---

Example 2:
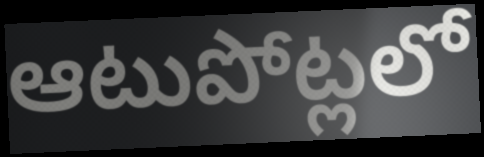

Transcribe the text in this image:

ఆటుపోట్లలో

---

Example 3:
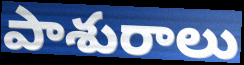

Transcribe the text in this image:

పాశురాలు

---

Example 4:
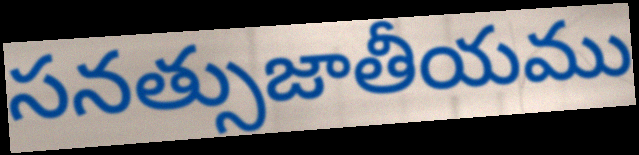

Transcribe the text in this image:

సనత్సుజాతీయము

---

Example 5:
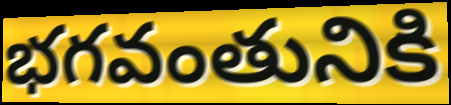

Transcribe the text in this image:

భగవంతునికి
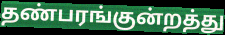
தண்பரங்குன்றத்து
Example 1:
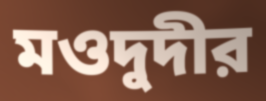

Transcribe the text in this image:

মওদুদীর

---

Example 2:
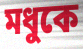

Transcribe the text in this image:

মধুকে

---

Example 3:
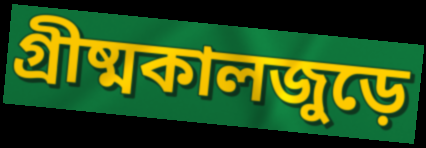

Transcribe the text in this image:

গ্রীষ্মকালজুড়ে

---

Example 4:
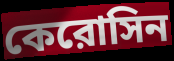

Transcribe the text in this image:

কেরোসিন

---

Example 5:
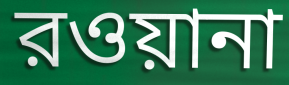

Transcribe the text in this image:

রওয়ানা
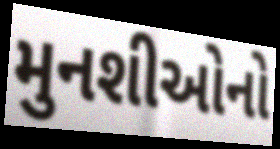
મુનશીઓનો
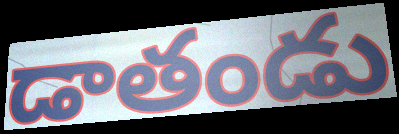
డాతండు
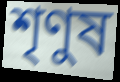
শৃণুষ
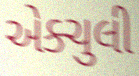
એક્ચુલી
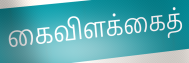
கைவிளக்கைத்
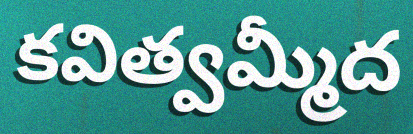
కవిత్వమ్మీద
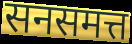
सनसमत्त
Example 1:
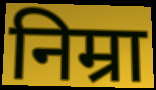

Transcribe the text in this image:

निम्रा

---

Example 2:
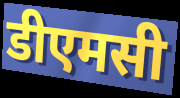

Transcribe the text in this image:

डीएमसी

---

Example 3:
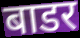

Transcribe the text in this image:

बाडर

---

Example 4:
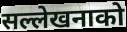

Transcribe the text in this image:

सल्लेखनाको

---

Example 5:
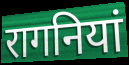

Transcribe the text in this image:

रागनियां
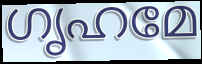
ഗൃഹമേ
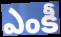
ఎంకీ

▶ Set problem:
Reproduce word for word the items from the start up to and including the line with "సనత్సుజాతీయము", leaving the pictures out.

▶ Task output:
---

Example 2:

Transcribe the text in this image:

ఆటుపోట్లలో

---

Example 3:

Transcribe the text in this image:

పాశురాలు

---

Example 4:

Transcribe the text in this image:

సనత్సుజాతీయము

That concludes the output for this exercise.